◆ O problema: Transcreva sem qualquer alteração tudo o que vai do início dos dados até a linha que contém "common name: Wild lettuce", incluindo essa linha.

▶

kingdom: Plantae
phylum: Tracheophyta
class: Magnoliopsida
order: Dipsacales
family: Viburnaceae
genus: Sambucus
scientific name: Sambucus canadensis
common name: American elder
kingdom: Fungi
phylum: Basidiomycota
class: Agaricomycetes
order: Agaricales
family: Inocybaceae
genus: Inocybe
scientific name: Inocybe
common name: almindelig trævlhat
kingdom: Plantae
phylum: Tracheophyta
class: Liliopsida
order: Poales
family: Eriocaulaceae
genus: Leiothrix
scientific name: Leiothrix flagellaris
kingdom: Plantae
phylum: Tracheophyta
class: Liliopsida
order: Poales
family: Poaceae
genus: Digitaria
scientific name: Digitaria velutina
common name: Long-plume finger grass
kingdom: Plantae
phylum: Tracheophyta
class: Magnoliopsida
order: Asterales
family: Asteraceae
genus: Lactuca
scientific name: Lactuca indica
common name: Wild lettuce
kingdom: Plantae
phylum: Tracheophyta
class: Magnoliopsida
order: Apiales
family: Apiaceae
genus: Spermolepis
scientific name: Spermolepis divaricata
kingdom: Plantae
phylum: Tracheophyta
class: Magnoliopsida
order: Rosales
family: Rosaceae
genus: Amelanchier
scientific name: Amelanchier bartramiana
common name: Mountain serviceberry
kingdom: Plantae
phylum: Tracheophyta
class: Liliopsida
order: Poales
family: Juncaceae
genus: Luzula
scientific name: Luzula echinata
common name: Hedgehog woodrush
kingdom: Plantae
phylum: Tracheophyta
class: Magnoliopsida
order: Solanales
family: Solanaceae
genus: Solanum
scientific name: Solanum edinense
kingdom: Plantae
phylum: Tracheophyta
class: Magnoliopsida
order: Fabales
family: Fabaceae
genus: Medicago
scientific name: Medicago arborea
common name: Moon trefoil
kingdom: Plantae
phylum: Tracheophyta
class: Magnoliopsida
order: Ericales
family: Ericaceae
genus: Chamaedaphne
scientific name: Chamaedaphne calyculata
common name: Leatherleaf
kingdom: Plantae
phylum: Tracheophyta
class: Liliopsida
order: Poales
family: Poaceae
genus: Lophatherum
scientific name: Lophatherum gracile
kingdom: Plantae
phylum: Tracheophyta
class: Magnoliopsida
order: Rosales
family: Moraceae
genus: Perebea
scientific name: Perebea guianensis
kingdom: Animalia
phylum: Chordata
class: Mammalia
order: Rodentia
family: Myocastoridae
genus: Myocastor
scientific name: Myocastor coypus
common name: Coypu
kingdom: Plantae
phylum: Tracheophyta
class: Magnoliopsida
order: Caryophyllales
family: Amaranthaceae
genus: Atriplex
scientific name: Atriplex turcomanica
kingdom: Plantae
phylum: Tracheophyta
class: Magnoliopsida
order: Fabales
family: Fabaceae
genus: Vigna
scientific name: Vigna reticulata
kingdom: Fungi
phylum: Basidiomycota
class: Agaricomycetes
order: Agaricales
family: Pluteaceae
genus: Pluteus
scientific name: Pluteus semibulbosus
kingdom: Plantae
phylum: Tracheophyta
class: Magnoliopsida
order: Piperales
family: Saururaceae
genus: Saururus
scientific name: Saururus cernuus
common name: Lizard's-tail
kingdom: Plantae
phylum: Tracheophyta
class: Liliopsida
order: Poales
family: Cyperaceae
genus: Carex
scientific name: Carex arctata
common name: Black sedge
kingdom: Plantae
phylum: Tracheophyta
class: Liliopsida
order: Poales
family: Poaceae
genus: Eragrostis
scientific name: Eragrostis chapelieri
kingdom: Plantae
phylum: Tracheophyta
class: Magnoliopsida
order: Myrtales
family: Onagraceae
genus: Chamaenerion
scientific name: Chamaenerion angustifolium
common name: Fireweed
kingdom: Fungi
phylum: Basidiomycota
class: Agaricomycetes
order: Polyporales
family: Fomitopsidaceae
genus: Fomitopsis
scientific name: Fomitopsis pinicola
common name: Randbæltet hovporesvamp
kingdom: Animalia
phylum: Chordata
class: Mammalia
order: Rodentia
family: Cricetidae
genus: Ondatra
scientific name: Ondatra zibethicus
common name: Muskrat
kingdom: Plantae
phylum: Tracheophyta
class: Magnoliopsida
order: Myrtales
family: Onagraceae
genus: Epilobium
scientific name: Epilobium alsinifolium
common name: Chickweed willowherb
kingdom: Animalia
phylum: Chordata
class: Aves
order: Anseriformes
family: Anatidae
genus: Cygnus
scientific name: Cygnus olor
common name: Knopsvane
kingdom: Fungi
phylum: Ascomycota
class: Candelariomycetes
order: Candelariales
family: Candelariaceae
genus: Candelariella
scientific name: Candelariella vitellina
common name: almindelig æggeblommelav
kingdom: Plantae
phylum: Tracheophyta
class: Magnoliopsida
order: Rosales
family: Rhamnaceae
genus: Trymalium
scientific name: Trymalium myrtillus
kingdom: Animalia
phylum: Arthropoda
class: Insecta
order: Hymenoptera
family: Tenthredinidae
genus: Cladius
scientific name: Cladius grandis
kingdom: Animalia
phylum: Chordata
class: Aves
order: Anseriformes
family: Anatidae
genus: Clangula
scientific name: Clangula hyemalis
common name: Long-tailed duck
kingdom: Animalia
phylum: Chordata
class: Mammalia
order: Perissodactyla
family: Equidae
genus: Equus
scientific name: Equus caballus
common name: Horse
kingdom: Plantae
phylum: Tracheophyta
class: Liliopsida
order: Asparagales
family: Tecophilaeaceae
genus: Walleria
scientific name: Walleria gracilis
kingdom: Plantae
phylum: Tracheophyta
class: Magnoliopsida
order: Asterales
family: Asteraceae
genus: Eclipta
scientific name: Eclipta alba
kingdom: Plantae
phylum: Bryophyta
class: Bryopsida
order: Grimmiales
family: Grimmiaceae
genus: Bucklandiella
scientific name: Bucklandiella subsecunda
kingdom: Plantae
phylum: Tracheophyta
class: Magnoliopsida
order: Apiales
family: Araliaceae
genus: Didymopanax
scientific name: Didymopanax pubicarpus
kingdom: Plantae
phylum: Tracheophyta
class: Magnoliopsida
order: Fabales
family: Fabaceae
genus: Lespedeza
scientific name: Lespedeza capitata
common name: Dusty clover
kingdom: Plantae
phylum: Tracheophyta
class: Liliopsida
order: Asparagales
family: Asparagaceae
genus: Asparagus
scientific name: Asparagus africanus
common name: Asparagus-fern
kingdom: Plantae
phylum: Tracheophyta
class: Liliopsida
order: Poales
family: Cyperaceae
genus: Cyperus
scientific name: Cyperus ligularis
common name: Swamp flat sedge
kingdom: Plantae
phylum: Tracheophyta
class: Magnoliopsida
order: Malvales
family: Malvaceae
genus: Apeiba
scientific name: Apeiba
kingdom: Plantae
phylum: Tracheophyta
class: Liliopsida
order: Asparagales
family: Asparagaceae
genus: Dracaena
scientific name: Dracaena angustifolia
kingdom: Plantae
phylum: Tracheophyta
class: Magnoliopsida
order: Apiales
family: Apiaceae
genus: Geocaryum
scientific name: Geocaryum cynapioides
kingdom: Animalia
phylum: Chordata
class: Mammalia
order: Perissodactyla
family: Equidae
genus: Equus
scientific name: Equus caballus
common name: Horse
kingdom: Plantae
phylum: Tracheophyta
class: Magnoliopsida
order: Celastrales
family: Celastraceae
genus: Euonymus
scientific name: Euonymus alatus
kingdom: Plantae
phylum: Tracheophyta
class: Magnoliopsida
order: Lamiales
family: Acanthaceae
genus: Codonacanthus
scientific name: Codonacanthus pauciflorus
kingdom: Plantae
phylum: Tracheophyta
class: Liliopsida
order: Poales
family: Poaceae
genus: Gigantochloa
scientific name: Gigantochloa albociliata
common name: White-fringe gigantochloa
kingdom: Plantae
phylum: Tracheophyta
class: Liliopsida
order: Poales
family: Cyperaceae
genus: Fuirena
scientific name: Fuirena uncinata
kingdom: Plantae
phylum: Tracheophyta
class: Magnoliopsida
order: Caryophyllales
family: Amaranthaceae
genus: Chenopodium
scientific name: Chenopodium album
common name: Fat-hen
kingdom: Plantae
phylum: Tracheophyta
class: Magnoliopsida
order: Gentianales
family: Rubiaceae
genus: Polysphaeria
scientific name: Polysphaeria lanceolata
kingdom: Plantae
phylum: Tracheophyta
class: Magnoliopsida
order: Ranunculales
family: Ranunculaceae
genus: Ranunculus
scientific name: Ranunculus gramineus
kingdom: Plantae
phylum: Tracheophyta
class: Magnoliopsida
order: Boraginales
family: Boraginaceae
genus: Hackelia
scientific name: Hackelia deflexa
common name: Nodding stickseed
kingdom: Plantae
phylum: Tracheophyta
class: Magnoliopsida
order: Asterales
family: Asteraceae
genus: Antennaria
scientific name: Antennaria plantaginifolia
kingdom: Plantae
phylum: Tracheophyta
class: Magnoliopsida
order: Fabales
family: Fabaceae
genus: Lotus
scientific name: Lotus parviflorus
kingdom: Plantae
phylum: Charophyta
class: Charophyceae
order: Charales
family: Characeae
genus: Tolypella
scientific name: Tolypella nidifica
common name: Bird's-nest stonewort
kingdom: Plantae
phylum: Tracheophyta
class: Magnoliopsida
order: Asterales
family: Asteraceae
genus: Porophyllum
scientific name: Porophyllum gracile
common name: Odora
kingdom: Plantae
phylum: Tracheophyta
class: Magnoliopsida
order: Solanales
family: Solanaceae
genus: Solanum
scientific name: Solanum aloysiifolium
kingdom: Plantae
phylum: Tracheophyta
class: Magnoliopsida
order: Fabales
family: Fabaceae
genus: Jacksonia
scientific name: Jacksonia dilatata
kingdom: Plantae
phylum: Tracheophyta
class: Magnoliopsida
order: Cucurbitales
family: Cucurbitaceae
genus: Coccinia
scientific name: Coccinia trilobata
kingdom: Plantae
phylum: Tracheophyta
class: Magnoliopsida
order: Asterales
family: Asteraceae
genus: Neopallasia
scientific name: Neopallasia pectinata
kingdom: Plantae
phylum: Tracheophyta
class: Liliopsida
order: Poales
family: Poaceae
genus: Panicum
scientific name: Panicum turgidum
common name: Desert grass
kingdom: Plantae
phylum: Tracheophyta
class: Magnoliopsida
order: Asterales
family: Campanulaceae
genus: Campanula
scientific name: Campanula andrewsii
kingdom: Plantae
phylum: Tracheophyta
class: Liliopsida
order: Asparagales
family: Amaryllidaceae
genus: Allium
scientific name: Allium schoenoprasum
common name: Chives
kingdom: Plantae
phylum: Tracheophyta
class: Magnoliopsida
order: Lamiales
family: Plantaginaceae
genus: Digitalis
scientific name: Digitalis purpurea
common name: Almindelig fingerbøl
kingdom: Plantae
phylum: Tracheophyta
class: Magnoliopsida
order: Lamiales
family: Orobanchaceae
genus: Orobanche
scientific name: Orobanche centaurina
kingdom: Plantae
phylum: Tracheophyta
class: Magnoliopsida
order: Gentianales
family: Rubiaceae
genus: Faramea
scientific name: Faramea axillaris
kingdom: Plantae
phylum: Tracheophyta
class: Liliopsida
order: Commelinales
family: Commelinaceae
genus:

◀

◆ Solução do problema:
kingdom: Plantae
phylum: Tracheophyta
class: Magnoliopsida
order: Dipsacales
family: Viburnaceae
genus: Sambucus
scientific name: Sambucus canadensis
common name: American elder
kingdom: Fungi
phylum: Basidiomycota
class: Agaricomycetes
order: Agaricales
family: Inocybaceae
genus: Inocybe
scientific name: Inocybe
common name: almindelig trævlhat
kingdom: Plantae
phylum: Tracheophyta
class: Liliopsida
order: Poales
family: Eriocaulaceae
genus: Leiothrix
scientific name: Leiothrix flagellaris
kingdom: Plantae
phylum: Tracheophyta
class: Liliopsida
order: Poales
family: Poaceae
genus: Digitaria
scientific name: Digitaria velutina
common name: Long-plume finger grass
kingdom: Plantae
phylum: Tracheophyta
class: Magnoliopsida
order: Asterales
family: Asteraceae
genus: Lactuca
scientific name: Lactuca indica
common name: Wild lettuce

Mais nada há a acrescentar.